How to restore MySQL data folder using persistent disk snapshots (GCP)

Tags:
Oracle,
Technical Track
There are already many tools for MySQL to perform backups and consistent restores, but this time I’d like to elaborate on how to take advantage of the kindness the cloud, which gives us Persistent Disk Snapshots (PSD) to restore our data set in a consistent way.
In this entry, I'll describe in detail how to restore a backup of our MySQL dataset in a Cloud Compute VM instance making use of persistent disk snapshots and using code examples that can be used as part of an automation strategy. This method will allow us to switch between datasets in less than a minute, as opposed to the several hours that would be required to perform a restore via xtrabackup, or even longer via mysqldump.
Considerations
I’ve been working in Google Cloud Platform (GCP) and chose a simple master/slave replication scenario consisting of two VM instances running Percona Server 5.7 with xtrabackup installed on the slave.

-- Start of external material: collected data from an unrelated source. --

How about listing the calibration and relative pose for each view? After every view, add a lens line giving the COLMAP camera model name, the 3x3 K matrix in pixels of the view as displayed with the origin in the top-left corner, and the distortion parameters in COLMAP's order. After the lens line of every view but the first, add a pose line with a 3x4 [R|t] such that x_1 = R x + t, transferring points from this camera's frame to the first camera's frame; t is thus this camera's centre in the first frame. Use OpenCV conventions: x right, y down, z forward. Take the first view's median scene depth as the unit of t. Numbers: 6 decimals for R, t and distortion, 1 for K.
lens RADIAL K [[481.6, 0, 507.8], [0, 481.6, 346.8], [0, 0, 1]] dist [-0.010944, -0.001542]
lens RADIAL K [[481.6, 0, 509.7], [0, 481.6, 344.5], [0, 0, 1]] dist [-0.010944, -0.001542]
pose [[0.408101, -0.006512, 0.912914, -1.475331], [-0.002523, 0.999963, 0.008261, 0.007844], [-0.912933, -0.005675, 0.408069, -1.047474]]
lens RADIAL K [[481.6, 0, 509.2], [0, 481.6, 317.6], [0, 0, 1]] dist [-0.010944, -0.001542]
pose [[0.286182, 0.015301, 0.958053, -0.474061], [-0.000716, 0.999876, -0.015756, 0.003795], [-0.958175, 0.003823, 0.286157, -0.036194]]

Prior to restoring from a snapshot, we need a backup PDS. I won’t explain it here and will assume a backup PDS has already been created
Regarding permissions, I created a service account for this and included it as part of the Compute Instance Admin (v1) role and gave it Service Account User permissions. You can find how to create this type of account
here
.
With the service account created, it’s time to add it to our gcloud tool in the VM instance helped by the
gcloud auth activate-service-account
command.
The idea
We want to restore a backup PDS from our collection and mount it in a folder in our VM. We’ll stop and point MySQL into that new data folder and start it again. Using this approach, the new data folder will be available in a few seconds (less than 1 minute) and MySQL will be up and running again with a stable and consistent set of data.
Steps
- Create folders if they don't exist
mkdir -p /data-a #This will do nothing since /data-a already exists mkdir -p /data-b
- Select the target folder to mount the restored snapshot
FILE_COUNT=(`ls /data-a | wc -l`) if [ $FILE_COUNT -eq 0 ]; then NEW_PART_NAME='data-a' NEW_PART_PATH='/dev/sdc1' OLD_PART_NAME='data-b' OLD_PART_PATH='/dev/sdb1' else NEW_PART_NAME='data-b' NEW_PART_PATH='/dev/sdb1' OLD_PART_NAME='data-a' OLD_PART_PATH='/dev/sdc1' Fi
- Gather info for snapshot restoration to disk
VM_NAME=`hostname` SNAP_NAME=(`gcloud compute snapshots list --sort-by ~NAME | grep bkp | head -2 | tail -1 | awk '{print $1}'`) SNAP_ZONE=(`gcloud compute snapshots list --sort-by ~NAME | grep bkp | head -2 | tail -1 | awk '{print $3}' | cut -d'/' -f 1`) NEW_DISK_NAME=${VM_NAME}-${NEW_PART_NAME} OLD_DISK_NAME=${VM_NAME}-${OLD_PART_NAME}
- Restore snapshot to disk
gcloud compute disks create ${NEW_DISK_NAME} \ --source-snapshot ${SNAP_NAME} \ --zone ${SNAP_ZONE}
- Attach disk to the current VM
gcloud compute instances attach-disk ${VM_NAME} \ --disk ${NEW_DISK_NAME} \ --zone ${SNAP_ZONE}
- Mount the created disk
mount ${NEW_PART_PATH} /${NEW_PART_NAME}
- Ensure proper permissions in the new data folder
chown -R mysql:mysql /${NEW_PART_NAME}
- Stop MySQL
systemctl stop mysql
- Find the datadir variable in my.cnf
REPLACEMENT="datadir=/"${NEW_PART_NAME}"/mysql" sed -i "s|datadir=.*|${REPLACEMENT}|g" ${MY_CNF_FILE}
- Start MySQL service back again
systemctl start mysql
- Edit fstab to make the partition changes permanent
sed -i "s|${OLD_PART_PATH}|${NEW_PART_PATH}|g" /etc/fstab sed -i "s|${OLD_PART_NAME}|${NEW_PART_NAME}|g" /etc/fstab
- Umount unused partition
sleep 5 umount -l ${OLD_PART_PATH}
- Detach disk
gcloud compute instances detach-disk ${VM_NAME} \ --disk ${OLD_DISK_NAME} \ --zone ${SNAP_ZONE}
- Remove disk
gcloud compute disks delete ${OLD_DISK_NAME} \ --zone ${SNAP_ZONE} \ --quiet
- Remove the data dir
rm -rf /${OLD_PART_NAME}
Conclusions
Working in the cloud brings many advantages and flexibility. It’s a good thing to extend that flexibility to our restoration process which gives us a huge cut in restoration time when it comes to serious data sets.
In addition, creating and keeping a decent amount of PDS in our GCP collection instead of compressed backup seems more friendly for management (GCP has a nice GUI, in my personal opinion) and easier to maintain (you can remove them, sort them by date or size, you name it).